* _抜粋文_

--

「先生、日本人に大和魂があれば支那人には支那魂があるでせう。日本に加藤清正や北条時宗がゐれば支那にだつて関羽や張飛がゐるぢやありませんか。それに先生はいつかも謙信が信玄に塩を贈つた話をして敵を憐むのが武士道だなんて教へておきながらなんだつてそんなに支那人の悪口ばかしいふんです」
そんなことをいつて平生のむしやくしやをひと思ひにぶちまけてやつたら先生はむづかしい顔をしてたがややあつて
「□□さんは大和魂がない」
といつた。私はこめかみにぴりぴりと癇癪筋のたつのをおぼえたがその大和魂をとりだしてみせることもできないのでそのまま顔を赤くして黙つてしまつた。
――中勘助「銀の匙」
朝の「吹奏楽の響き」で藤田玄播氏の特集があった。大学時代、氏の元で吹いたことがあるが、つねに響きがゆがまないようにするテンポ設定がちょっと独特なものがあった。氏は編曲家としてすごく有名だったわけだが、作曲家としてもどちらかというと本質的にはアレンジメントの人だったような気がする。民謡を大切につかっている行進曲だけではなく、「天使ミカエルの歎き」みたいな曲でも、マルティヌーの「ギルガメッシ」メロディがアレンジされて内面的な現代音楽に化けていた。そこには、たぶん、通俗的なものに素朴なもので抵抗しようという心意気があったと思われる。「吹奏楽のためのカンツォーネ」がよい曲だったが、同じような意味で「若人の心」も素朴な心の表現だったように思われた。吹奏楽の世界は、素朴なアマチュア音楽人のための世界で、だから氏のやり方が有効だったし意味があった。民謡などをバルトークよりも洗練させクラシック音楽にしてしまおうとするような動きも一方であったからである。

--

* _所与の一覧_
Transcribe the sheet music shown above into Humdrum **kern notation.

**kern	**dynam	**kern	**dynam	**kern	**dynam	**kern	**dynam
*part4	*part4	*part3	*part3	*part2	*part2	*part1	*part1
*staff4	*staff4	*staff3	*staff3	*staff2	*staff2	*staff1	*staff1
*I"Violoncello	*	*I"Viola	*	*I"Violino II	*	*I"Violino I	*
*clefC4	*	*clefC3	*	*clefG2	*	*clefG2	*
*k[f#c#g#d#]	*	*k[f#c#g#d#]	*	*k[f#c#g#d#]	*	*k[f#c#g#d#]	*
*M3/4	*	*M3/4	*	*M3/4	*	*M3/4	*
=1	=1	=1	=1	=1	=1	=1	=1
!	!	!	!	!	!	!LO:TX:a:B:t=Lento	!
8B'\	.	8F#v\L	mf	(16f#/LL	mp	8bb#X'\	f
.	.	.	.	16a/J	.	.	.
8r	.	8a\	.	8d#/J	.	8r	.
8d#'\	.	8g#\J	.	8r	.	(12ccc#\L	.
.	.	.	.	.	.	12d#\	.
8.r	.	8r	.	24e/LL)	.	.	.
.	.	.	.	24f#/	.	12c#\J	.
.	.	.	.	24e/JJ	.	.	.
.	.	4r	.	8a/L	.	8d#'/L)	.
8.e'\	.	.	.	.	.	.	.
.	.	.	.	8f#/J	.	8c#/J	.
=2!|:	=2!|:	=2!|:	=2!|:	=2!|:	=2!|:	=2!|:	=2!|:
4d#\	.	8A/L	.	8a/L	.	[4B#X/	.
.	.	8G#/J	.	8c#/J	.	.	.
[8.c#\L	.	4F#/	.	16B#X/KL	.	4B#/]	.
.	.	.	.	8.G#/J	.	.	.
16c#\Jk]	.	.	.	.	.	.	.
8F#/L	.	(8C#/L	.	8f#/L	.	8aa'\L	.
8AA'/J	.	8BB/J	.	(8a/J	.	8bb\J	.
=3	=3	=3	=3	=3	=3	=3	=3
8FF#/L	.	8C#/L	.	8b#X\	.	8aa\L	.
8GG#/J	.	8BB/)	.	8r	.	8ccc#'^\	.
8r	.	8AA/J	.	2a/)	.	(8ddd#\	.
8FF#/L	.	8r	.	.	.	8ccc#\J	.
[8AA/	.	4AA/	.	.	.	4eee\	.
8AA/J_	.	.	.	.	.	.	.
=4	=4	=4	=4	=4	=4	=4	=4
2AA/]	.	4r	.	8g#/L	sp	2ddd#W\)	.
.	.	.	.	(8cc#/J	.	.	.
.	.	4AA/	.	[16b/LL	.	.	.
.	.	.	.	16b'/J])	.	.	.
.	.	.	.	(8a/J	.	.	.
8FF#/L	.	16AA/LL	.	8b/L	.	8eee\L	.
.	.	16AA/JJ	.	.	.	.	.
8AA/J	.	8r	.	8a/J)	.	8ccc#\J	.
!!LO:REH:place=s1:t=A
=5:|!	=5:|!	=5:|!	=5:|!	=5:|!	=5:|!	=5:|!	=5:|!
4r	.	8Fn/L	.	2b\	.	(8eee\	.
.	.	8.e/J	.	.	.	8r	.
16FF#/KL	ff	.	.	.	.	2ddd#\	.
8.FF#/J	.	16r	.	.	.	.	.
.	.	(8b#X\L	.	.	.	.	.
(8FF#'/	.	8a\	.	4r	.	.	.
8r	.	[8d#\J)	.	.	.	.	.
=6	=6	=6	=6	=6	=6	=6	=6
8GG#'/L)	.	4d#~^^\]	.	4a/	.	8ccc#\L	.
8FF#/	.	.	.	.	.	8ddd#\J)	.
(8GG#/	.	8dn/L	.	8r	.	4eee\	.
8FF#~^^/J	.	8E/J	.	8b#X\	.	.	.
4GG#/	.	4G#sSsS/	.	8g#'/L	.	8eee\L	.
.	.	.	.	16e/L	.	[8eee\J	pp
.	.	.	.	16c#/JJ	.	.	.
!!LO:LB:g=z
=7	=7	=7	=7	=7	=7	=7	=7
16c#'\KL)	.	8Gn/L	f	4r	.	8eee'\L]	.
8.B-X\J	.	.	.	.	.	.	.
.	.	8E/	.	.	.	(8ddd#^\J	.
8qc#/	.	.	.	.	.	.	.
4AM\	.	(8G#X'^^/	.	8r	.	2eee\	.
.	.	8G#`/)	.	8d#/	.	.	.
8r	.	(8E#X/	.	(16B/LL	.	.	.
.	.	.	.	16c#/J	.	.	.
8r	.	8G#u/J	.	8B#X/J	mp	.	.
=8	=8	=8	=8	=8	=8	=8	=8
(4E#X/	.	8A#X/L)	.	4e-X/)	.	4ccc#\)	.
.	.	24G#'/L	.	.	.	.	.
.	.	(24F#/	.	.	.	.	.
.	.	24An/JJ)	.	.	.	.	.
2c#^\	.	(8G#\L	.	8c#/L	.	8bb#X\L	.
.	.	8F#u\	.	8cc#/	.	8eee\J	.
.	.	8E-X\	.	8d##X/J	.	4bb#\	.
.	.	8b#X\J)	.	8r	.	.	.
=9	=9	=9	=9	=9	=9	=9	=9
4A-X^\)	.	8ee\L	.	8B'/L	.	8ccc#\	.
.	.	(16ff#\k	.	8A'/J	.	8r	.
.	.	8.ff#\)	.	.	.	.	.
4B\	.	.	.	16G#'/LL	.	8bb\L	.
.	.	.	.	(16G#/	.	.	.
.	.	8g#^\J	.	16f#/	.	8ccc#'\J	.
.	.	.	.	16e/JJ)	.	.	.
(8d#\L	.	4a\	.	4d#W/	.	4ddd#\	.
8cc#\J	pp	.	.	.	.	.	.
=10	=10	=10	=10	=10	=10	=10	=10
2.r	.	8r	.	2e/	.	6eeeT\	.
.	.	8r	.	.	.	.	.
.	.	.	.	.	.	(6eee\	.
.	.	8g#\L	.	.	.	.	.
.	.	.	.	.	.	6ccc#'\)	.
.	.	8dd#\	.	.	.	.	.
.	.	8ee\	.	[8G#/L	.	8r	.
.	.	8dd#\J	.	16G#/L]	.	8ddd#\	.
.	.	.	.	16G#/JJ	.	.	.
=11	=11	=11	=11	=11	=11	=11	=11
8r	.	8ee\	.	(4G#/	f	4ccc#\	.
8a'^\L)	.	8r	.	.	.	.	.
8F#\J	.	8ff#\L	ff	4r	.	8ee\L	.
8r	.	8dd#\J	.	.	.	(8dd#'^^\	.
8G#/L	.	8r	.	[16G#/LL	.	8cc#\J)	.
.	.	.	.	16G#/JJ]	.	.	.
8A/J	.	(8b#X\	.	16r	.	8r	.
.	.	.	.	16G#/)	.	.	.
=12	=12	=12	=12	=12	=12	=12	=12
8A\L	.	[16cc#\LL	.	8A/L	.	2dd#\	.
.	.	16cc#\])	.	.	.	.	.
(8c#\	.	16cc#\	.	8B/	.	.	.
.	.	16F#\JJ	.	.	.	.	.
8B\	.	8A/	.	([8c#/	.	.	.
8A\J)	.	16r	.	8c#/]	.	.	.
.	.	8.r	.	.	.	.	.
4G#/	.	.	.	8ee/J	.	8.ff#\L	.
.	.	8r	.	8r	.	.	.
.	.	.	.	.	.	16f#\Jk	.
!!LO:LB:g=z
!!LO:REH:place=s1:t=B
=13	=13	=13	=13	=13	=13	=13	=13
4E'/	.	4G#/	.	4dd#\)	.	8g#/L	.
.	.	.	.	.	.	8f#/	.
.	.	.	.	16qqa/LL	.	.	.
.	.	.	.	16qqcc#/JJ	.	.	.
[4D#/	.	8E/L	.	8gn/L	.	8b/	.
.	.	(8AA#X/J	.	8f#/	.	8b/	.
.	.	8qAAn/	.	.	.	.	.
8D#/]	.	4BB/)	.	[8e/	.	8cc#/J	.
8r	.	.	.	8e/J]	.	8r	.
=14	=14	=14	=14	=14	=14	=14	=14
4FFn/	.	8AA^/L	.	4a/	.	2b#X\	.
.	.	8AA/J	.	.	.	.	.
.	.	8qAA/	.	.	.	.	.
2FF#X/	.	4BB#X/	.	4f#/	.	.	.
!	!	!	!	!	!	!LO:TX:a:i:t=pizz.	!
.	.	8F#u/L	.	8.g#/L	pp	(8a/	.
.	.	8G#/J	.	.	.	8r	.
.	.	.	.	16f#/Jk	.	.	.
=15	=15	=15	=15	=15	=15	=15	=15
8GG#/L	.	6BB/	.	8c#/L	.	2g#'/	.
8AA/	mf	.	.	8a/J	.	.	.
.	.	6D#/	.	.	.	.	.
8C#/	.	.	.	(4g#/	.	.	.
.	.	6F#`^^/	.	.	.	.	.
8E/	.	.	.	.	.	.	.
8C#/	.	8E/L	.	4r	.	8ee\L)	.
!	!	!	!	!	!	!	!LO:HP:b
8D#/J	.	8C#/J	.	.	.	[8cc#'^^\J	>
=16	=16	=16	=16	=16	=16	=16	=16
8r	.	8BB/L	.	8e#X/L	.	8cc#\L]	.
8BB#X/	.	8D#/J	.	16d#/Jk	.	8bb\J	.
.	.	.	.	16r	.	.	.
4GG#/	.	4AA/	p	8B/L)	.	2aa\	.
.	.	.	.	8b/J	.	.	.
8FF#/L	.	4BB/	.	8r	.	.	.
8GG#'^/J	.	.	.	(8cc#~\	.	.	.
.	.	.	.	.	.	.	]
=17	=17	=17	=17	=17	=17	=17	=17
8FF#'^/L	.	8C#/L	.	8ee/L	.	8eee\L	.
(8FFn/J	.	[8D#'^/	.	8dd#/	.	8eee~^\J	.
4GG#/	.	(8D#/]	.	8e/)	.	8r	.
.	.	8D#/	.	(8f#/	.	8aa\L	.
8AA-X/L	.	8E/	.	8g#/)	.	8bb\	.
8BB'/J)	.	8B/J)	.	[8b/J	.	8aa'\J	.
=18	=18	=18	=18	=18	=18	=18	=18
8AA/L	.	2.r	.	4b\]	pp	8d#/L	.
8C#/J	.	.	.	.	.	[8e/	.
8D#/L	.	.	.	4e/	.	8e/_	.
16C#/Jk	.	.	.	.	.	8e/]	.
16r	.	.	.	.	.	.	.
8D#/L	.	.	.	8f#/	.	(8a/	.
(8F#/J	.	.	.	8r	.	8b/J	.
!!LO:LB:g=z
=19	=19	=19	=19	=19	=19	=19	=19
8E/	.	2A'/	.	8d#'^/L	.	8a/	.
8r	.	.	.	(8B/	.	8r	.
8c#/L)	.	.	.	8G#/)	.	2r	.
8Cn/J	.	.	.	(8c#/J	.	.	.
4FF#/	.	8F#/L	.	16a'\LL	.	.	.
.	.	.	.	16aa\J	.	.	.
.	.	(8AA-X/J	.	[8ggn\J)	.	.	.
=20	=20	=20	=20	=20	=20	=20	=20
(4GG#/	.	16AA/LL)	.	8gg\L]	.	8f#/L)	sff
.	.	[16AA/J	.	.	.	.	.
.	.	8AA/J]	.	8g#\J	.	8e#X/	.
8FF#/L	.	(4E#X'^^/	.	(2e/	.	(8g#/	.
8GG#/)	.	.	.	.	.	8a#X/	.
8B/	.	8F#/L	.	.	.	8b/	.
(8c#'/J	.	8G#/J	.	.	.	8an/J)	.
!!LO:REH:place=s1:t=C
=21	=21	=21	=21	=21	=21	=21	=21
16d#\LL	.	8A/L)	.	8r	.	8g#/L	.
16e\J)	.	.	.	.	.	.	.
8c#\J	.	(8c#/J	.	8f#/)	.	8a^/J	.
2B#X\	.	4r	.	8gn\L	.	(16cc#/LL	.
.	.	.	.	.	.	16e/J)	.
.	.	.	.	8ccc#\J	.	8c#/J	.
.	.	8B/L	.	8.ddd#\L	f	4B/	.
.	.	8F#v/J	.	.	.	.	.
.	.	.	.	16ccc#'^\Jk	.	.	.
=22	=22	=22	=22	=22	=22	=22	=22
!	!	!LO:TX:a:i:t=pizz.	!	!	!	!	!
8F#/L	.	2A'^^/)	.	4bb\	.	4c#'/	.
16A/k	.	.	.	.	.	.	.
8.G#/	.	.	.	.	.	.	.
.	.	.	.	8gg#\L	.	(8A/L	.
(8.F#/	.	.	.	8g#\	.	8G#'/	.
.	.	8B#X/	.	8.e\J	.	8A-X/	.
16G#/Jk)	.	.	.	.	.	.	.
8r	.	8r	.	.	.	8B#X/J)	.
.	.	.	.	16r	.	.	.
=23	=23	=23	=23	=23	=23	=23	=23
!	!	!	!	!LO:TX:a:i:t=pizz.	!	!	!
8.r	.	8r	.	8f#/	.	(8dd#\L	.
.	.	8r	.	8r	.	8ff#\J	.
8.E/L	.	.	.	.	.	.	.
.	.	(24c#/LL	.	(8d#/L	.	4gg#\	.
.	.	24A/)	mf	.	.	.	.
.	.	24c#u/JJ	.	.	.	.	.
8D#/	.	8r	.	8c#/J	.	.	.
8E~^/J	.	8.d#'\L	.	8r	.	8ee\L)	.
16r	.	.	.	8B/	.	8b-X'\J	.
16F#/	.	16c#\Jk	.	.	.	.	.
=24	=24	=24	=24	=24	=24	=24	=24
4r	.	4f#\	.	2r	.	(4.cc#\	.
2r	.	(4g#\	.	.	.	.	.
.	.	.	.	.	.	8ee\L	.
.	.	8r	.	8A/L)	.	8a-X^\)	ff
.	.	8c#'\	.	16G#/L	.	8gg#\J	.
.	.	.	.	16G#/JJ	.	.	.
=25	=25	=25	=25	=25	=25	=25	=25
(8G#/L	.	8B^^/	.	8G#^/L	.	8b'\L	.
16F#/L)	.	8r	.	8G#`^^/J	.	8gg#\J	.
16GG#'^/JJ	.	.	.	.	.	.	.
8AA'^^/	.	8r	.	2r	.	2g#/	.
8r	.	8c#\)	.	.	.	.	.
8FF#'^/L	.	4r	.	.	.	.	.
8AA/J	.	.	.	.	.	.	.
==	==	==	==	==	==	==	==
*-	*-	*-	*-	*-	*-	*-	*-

--

* _指示_
抜粋文で「先生、日本人に大和魂があれば」で始まるせりふに名前が出てくる人物をすべて挙げよ。 答えは抜粋文だけをもとにすること。

* _模範解答_
加藤清正、北条時宗、関羽、張飛、謙信、信玄